L’homme d’affaires a retiré hier son offre pour le rachat de Drouot SA. Il a annoncé la création de sa propre maison de ventes.

Habitué à mener ses affaires tambour battant, Pierre Bergé semble s’être mal accommodé des hésitations des commissaires-priseurs parisiens. Sa proposition de rachat de la majorité des parts de Drouot SA n’ayant pas obtenu l’assentiment de la majorité des études, il l’a retirée hier en milieu de journée. Ceux-ci ont désormais face à eux la seule offre du groupe Barclays… même si d’autres sont attendues. Pour maître Studer, «il n’y a pas le feu. Nous avons pris la banque Lazard pour inventorier ce que nous possédons. De toute façon, ce n’est pas en période électorale que ces affaires doivent se régler. Il est urgent de réfléchir. Une position partagée par certains de ses confrères comme Rémi Ader : «Pierre Bergé a dit : “Je veux acheter Drouot SA” et s’était donné une date fixe. Mais, aujourd’hui, nous ne sommes pas vendeurs ! Il s’agissait d’une unsolicited offer comme l’on dit en anglais. Nos conseils nous ont dit : quelqu'un vous propose d'acheter ? Etudiez d'abord toutes les offres !»

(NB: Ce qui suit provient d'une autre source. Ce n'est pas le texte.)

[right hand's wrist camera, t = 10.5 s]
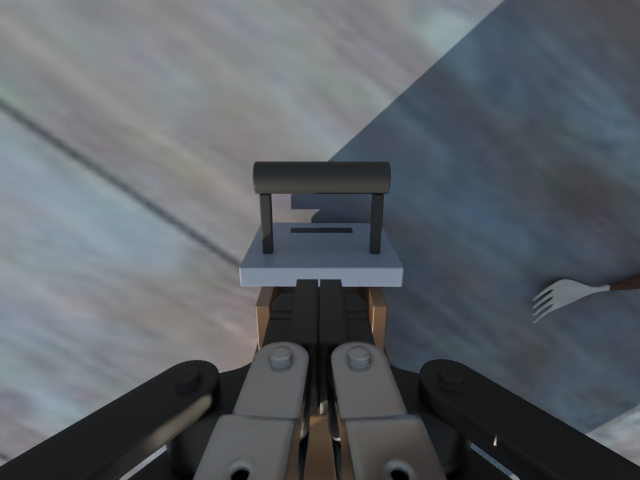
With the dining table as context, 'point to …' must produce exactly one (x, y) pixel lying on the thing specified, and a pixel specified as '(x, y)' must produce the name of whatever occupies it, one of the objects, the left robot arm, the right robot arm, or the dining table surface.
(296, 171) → the drawer
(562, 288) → the fork
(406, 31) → the dining table surface
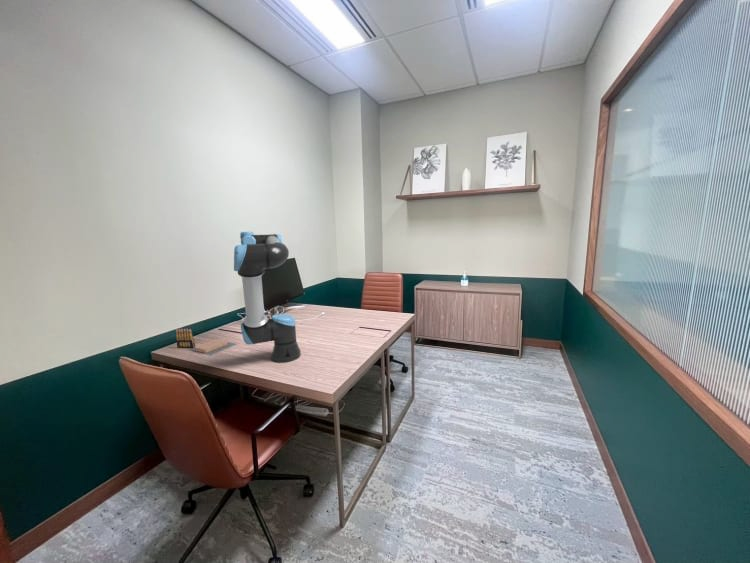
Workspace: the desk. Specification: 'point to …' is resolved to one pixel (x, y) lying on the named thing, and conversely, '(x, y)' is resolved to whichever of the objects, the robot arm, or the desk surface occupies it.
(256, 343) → the robot arm
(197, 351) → the rubber mat
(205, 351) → the pale rectangular block
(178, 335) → the ammunition clip
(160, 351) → the desk surface
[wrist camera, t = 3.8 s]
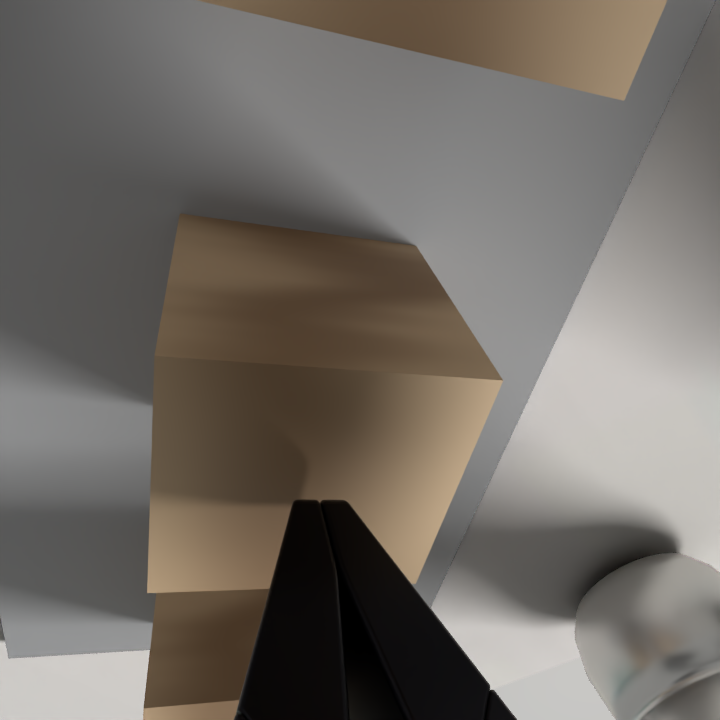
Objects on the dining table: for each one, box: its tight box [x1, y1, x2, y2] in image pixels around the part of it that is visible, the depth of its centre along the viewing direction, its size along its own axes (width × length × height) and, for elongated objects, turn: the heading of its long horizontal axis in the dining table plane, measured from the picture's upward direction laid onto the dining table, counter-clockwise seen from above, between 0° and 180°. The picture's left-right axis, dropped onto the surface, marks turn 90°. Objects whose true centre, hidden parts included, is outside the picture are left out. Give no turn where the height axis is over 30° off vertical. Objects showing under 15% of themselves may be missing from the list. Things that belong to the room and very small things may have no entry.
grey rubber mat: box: [0, 0, 716, 658], centre depth 14 cm, size 14×26×1 cm, turn 167°
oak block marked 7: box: [143, 589, 269, 720], centre depth 16 cm, size 5×5×5 cm
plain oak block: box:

D’autres commissaires-priseurs regrettent l’abandon du projet Bergé, comme maître Renaud : «A priori, j'étais favorable à son offre. Il est important qu'un homme s'investisse, qu'il y ait un maître à bord. Et les commissaires-priseurs n'accepteront pas que ce soit l'un d'eux qui occupent ce poste.» Maître Chayette, ancien président de Drouot SA, a des mots plus durs. Je déplore que l’opération Bergé n’aboutisse pas. Je suis convaincu qu’il aurait été un porte-drapeau très positif. Les actuels responsables de la profession endossent une terrible responsabilité. Je trouve extravagant que l’on se soit décidé à étudier sérieusement l’offre de Pierre Bergé il y a quelques jours, en appelant la banque Lazard et le cabinet Bredin-Prat, alors qu’on la connaissait depuis le mois de septembre ! Lorsque j’étais président de Drouot SA, j’avais commencé une estimation des actifs. J’étais favorable à la constitution d’un noyau dur, par un pacte d’actionnaires, pour que l’on puisse parler d’une même voix. Quand le président de la Compagnie déclare que son souci est d’être neutre, je ne suis pas d’accord. Ce qu’on lui demande, c’est une stratégie.»

«Des offres de prix qui ne m’apparaissent pas réalistes, et qui concernent le rachat des actions de Drouot Holding, ont déstabilisé la profession, explique Pierre Bergé. Je me refuse dès lors à me laisser entraîner dans une surenchère». Cette surenchère, selon le dirigeant de Yves Saint Laurent Couture, aurait pour seule conséquence d’amener à une vente par appartements de Drouot et de ses filiales, notamment la Gazette, qui suscite beaucoup d’appétits. Pierre Bergé conclut son communiqué en annonçant la création de sa propre maison de ventes «autour d’un certain nombre de commissaires-priseurs et d’experts». Qui seront-ils ? Les paris sont ouverts même si l’on peut supposer que des études comme Chayette-Cheval ou Buffetaud-Laurin-Guilloux étudieront avec intérêt la nouvelle forme de collaboration proposée.